Exercise.
Please quote word for word the part of Hansen's response below that runs from "The energy drink" to "the foreseeable future.".

Excerpted text.
----------
Hansen’s Response:  

As disclosed on pages 43 and 45, the primary factor contributing to the increase in gross sales, net sales and net sales by reportable segment was increased sales by volume (cases) of certain of our products. With reference to our DSD segment which comprises primarily energy drinks (Note 16), the significant increase in sales was attributable to an increase in case sales. With reference to our Warehouse segment which comprises primarily juice based and soda beverages (Note 16), the increase in sales was not significant, but in any event was attributable to an increase in case sales.

We believe that the increase in case sales was partially attributable to the nationwide increase in consumer demand for energy drinks. As reported on page 5, wholesale sales for the alternative beverage category of the market in 2006, in which the company’s products participate, increased approximately 14.5% over the estimated wholesale sales in 2005.

To a lesser extent, the increase in sales was partially attributable to the introduction of new products in the DSD segment.

The energy drink category is a relatively new category that is growing rapidly and is continually evolving. Only limited sales information relative to certain channels is available for this category. To the extent that information is available, it is at best of general guidance only. Consequently we are not in a position to provide reliable information or estimates on whether increases in sales volumes are or are not expected to continue, or at what rate, or for how long, or in what respects. For this and other reasons, we have historically never provided guidance on estimated future sales or results to analysts, investors or stockholders. This has been company policy and will continue to be so for the foreseeable future.

The pricing of our individual products over the periods 2006 and 2005 has not varied materially. However, our product mix has changed. Consequently the effect of pricing on the changes in gross sales, net sales and net sales by reportable segment was immaterial.
----------
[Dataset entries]
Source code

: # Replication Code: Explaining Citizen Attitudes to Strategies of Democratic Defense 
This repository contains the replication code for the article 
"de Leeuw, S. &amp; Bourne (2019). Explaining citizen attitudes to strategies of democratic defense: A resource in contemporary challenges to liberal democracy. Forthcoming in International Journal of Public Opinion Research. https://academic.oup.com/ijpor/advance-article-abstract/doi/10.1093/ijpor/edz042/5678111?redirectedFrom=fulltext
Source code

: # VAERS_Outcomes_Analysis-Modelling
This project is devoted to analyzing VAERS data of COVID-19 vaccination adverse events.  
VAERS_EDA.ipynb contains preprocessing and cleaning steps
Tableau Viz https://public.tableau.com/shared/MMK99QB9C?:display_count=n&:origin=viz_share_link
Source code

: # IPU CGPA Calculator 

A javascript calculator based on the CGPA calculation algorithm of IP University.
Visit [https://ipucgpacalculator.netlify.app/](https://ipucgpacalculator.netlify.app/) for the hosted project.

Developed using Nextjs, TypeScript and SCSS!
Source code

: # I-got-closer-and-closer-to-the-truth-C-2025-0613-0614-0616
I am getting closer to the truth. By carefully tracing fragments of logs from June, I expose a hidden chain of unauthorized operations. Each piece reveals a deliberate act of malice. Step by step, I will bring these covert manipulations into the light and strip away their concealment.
----------
Answer space.
The energy drink category is a relatively new category that is growing rapidly and is continually evolving. Only limited sales information relative to certain channels is available for this category. To the extent that information is available, it is at best of general guidance only. Consequently we are not in a position to provide reliable information or estimates on whether increases in sales volumes are or are not expected to continue, or at what rate, or for how long, or in what respects. For this and other reasons, we have historically never provided guidance on estimated future sales or results to analysts, investors or stockholders. This has been company policy and will continue to be so for the foreseeable future.